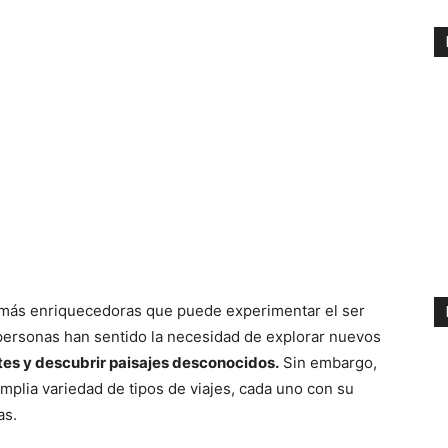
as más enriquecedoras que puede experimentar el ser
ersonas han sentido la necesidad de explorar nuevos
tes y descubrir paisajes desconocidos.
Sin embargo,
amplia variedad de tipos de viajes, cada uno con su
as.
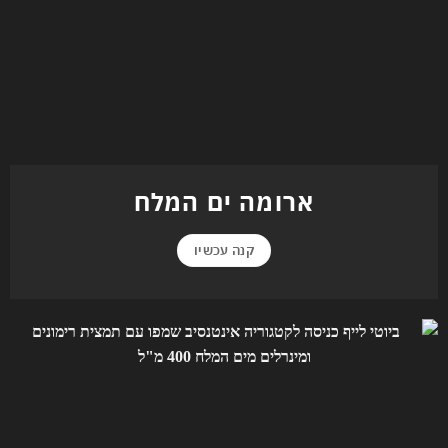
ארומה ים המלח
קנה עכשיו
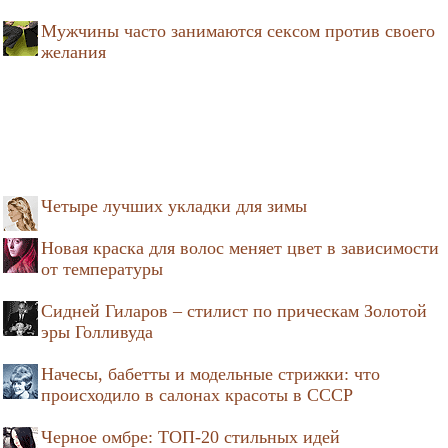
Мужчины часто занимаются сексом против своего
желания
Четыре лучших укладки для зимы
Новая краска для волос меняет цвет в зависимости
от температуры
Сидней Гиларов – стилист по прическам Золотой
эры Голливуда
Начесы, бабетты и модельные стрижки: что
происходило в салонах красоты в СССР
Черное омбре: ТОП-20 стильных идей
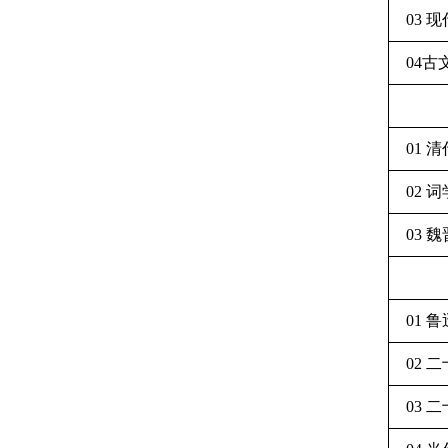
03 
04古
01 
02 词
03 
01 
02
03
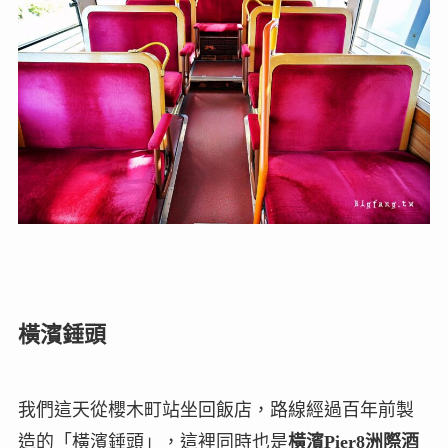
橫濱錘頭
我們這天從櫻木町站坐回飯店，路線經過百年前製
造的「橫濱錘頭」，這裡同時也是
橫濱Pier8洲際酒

————

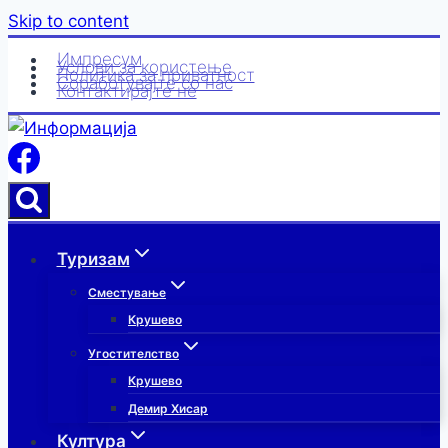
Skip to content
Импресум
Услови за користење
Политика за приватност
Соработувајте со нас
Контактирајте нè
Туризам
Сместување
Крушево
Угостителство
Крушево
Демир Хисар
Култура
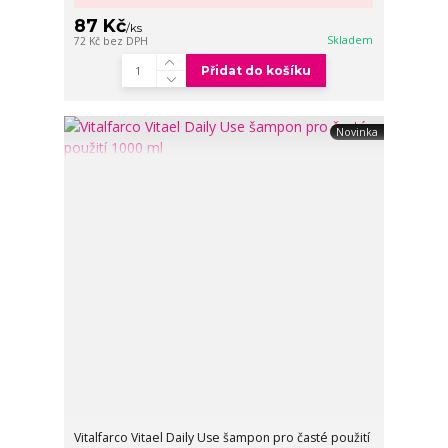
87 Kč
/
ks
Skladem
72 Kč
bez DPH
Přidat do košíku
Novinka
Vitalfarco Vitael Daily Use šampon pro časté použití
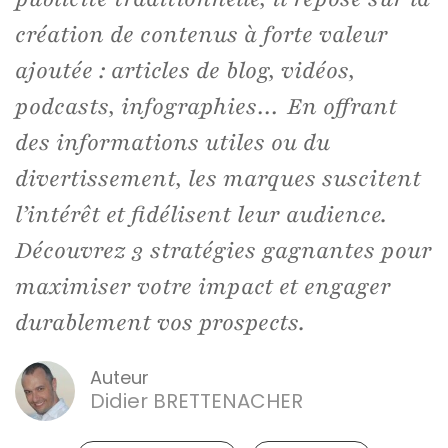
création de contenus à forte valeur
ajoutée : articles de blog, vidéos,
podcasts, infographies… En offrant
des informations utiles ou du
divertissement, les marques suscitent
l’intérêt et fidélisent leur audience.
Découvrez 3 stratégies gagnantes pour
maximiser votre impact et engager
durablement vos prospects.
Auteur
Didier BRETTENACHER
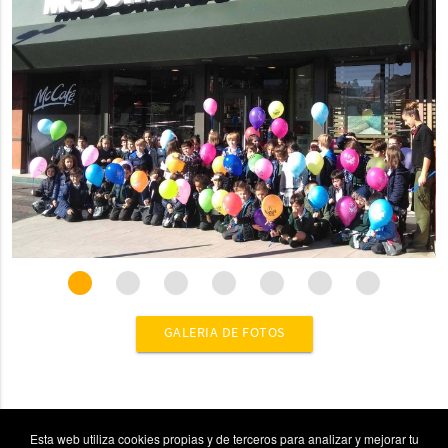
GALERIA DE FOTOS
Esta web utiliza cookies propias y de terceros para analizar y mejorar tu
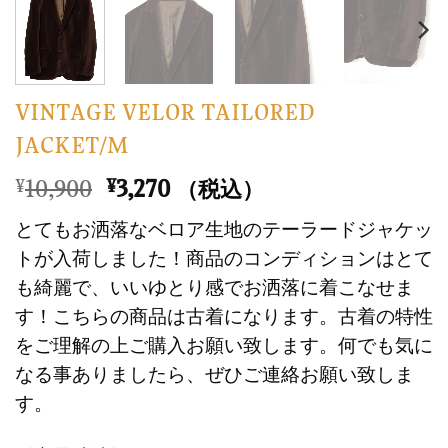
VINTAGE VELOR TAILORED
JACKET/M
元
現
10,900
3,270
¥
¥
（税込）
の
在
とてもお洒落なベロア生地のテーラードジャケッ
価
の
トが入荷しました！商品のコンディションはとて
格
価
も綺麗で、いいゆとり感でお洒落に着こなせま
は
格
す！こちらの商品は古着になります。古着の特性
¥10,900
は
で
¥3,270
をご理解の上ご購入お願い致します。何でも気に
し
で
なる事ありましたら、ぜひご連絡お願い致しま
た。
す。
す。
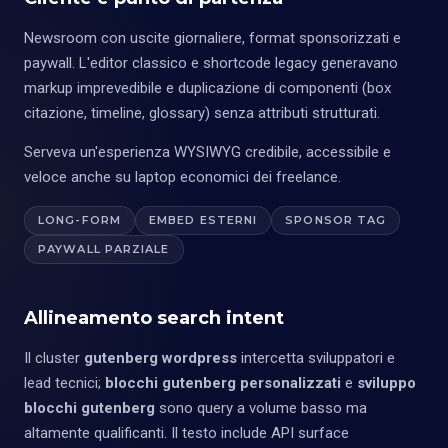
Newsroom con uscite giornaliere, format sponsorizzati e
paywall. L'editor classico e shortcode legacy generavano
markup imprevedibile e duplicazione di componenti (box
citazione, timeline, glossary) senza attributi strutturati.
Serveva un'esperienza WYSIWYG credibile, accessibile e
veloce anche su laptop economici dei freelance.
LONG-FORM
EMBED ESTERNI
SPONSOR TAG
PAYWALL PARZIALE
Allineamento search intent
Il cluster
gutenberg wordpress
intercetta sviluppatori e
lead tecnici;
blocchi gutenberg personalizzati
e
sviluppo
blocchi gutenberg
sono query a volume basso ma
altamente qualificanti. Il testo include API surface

————

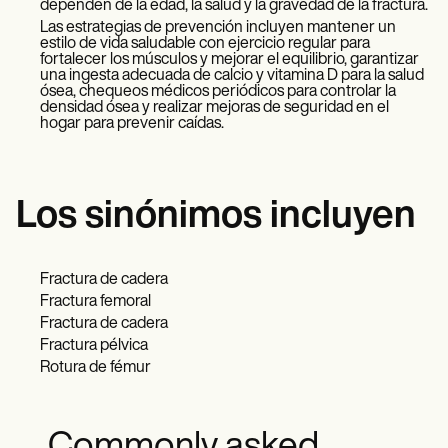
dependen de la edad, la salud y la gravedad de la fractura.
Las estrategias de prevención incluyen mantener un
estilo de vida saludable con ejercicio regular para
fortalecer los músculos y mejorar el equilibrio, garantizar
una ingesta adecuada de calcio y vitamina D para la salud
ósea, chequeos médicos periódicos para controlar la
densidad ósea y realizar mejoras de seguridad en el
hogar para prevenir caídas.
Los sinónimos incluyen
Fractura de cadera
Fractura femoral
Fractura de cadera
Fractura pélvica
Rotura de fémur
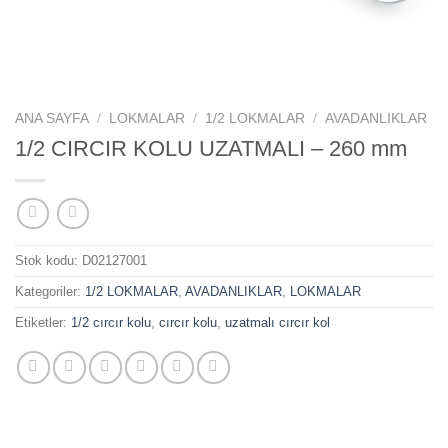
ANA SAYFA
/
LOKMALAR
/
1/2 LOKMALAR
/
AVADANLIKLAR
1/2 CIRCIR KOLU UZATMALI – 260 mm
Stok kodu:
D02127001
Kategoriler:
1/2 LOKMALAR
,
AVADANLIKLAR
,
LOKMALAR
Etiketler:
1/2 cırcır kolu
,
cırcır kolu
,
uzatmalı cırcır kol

————

Which lines of the data above contain the string "blocchi"? Copy each of them.

blocchi gutenberg personalizzati
blocchi gutenberg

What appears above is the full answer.